• Rahm edges Frittelli and co to rookie title

    Jon Rahm
    Rahm with his prize

    Jon Rahm has won the 2017 Rookie of the Year Award on the European Tour after a remarkable breakthrough season, which included a record-breaking victory at the Dubai Duty Free Irish Open in July.


    The current world No 5 – who lies fourth in the Race to Dubai – received the award ahead of this week’s season-ending DP World Tour Championship in Dubai, where the Spaniard will be looking for a strong finish to an already impressive campaign.

    Rahm sealed the accolade on Sunday night in South Africa, after none of his closest competitors – South Africa’s Dylan Frittelli, Englishman Jordan Smith, Hideto Tanihara of Japan and New Zealand’s Ryan Fox – could finish strongly enough in the Nedbank Golf Challenge to give themselves a chance of overhauling the Spaniard in The Race to Dubai in the final week of the season.

    It has been a meteoric rise to the top of the game for the 23-year-old, who turned professional in June 2016, following a glittering amateur career where he represented Arizona State University in the United States, winning 11 titles and reaching World Amateur No 1 along the way.

    His transition to the paid ranks was a seamless one, and he earned his maiden professional title at the PGA Tour’s Farmers Insurance Open in January, holing a 60-foot eagle putt on the final hole to clinch the title.

    Rahm then joined the European Tour and almost immediately emulated three of his Spanish golfing heroes – Seve Ballesteros, José María Olazábal and Sergio Garcia – with a stunning win in the Dubai Duty Free Irish Open, storming to a breathtaking six-stroke victory at Portstewart Golf Club with his 24-under-par total of 264 the lowest in the tournament’s illustrious history.

    Rahm becomes the first Spaniard to win the Rookie of the Year Award since Pablo Larrazábal in 2008, and the fifth in total, with Gonzalo Fernandez-Castaño (2005), Garcia (1999) and Olazábal (1986) also having claimed the honour.

    Rahm said: ‘It’s a very, very satisfying feeling to win this award. If you would have told me at the beginning of the year that I would be sitting here – fourth in the Race to Dubai, playing the way I’ve done in the Rolex Series, becoming Rookie of the Year – when I wasn’t even a member at the beginning of the year – it’s a really special feeling.

    ‘I haven’t checked all the names of the people that won this, but I did see Sam Torrance, and I’m guessing there are a lot of other great names too.
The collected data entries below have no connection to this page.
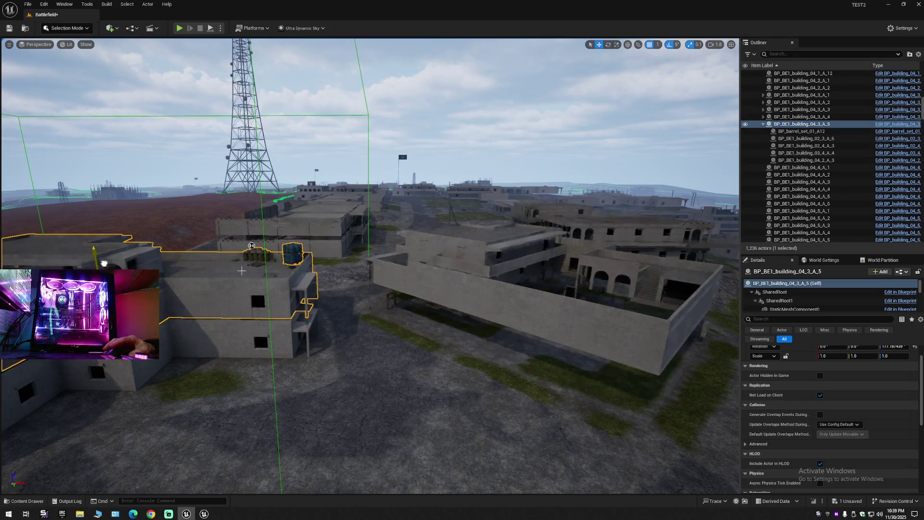
{"action": "key", "text": "ctrl+z"}
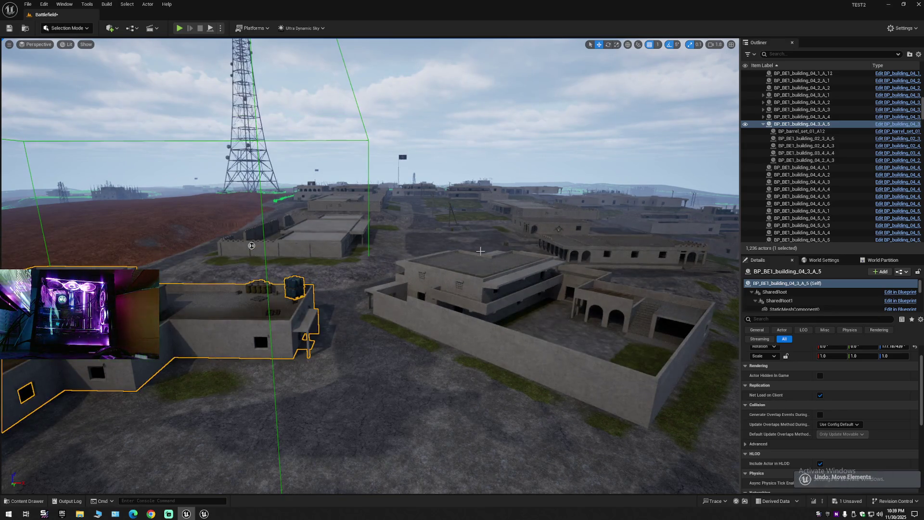
{"action": "left_click", "coordinate": [745, 125]}
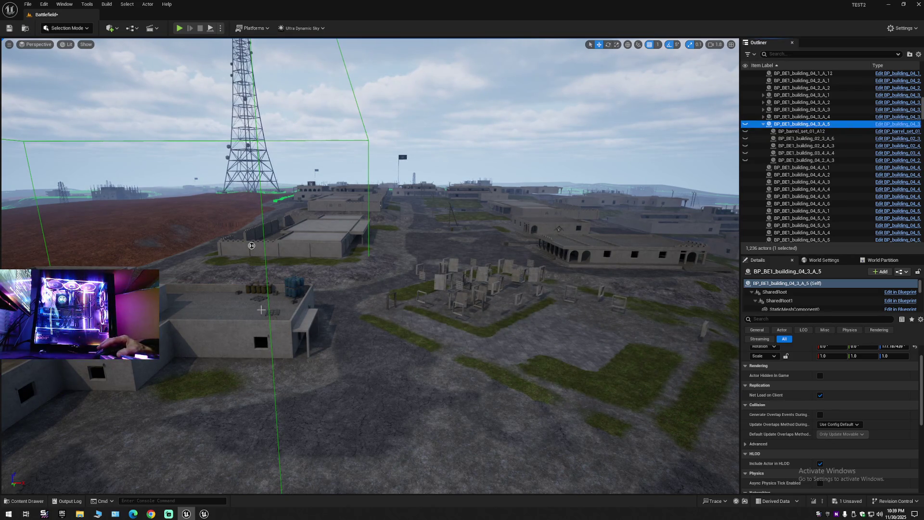
{"action": "left_click", "coordinate": [236, 312]}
It’s just a huge honour to be sitting here in this position at this time of the year. I’m really happy and I’m really blessed that I have this opportunity, and that I am able to accomplish this award. It’s something I’m really proud of.’

    Keith Pelley, chief executive of the European Tour, said: ‘I can think of no worthier recipient of the Sir Henry Cotton Rookie of the Year Award than Jon Rahm, whose rise to the top of the game in such a short space of time has undoubtedly been one of the great stories of the season.

    ‘The swashbuckling manner in which he compiled his final round 65 to win at Portstewart had many people likening him to the great Seve Ballesteros, and indeed it was the precise sentiment expressed on the front page of Marca, the Spanish daily sports newspaper on the Monday morning, whose translated headline read: “That was how Seve won.”

    ‘He joins an illustrious Roll of Honour in terms of winners of the Sir Henry Cotton Rookie of the Year since 1960, including many players who went on to become Major champions. It will surprise no-one in our sport if that is the next list that Jon Rahm joins in the near future.’

    As for the tournament, Rahm is hoping to sign off the year in style on his first appearance in Dubai.

    ‘It’s a golf course I’ve looked at on TV many, many times,’ he said. ‘With the lines of this golf course, I never understood how they shot so low every single time.

    ‘It’s a great golf course. It really suits me, especially off the tee, because I can freewheel it a little bit. I can get to the tee and hit it as hard as I can. Those extra yards are always an advantage, but [even more]on a course like this where position to the green is very important. It’s a huge advantage, and that’s probably why ball-strikers like Rory and Stenson have had huge success here. Hopefully I can end the year the same way I started it.’